# Attaching URL's to Music



## mjames8904 (May 20, 2006)

I would like to attach URL to a song for background music...it requires me to have the format of my music in "URL". I don't know how to do that. Does anyone have experience with this? Do you have to have special software? I would appreciate any assistance at all. Thanks.


----------



## covert215 (Apr 22, 2006)

The url is just the file location. What folder is your music in?

FYI- Background music is taboo. And you never need special software for web design.


----------



## mjames8904 (May 20, 2006)

My music is in "My Documents". The place where the music file is supposed to go has http:// in front of it and then I am supposed to put my music after that. I just don't know what to put after the http:// . How do put the information correctly to make the song play? I thought it was the URL address. Is it somewhere in the "My Documents"?


----------



## thecoalman (Mar 6, 2006)

mjames8904 said:


> How do put the information correctly to make the song play? I thought it was the URL address. Is it somewhere in the "My Documents"?

(Dataset entries)
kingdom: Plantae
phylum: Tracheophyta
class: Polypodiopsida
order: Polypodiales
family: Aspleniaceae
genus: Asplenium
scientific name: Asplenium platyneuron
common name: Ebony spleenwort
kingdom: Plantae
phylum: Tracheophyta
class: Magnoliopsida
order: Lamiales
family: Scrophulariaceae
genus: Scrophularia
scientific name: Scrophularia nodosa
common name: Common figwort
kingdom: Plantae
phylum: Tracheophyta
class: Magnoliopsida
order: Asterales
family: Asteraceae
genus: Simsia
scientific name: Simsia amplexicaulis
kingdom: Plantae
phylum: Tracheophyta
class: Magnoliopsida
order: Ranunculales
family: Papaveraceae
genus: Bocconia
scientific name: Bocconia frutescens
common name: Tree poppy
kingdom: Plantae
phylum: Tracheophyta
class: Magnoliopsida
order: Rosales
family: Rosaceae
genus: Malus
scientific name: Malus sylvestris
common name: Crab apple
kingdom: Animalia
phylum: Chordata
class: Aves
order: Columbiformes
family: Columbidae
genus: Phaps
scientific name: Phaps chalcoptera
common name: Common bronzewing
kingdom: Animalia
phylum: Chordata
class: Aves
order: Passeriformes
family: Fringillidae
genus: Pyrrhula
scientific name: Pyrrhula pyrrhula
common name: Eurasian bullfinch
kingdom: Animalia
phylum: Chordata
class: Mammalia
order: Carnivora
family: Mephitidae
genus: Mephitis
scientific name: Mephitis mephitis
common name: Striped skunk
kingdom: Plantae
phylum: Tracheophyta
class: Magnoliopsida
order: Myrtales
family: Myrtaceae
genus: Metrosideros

→ Stated task A:
In the forum thread about attaching URLs to music, which folder does mjames8904 say the music is stored in?
→ Stated task B:
Copy word for word the part of the forum thread starting with "I would like" and going on through "for web design.".

→ Exercise result A:
My Documents

→ Exercise result B:
I would like to attach URL to a song for background music...it requires me to have the format of my music in "URL". I don't know how to do that. Does anyone have experience with this? Do you have to have special software? I would appreciate any assistance at all. Thanks.


----------



## covert215 (Apr 22, 2006)

The url is just the file location. What folder is your music in?

FYI- Background music is taboo. And you never need special software for web design.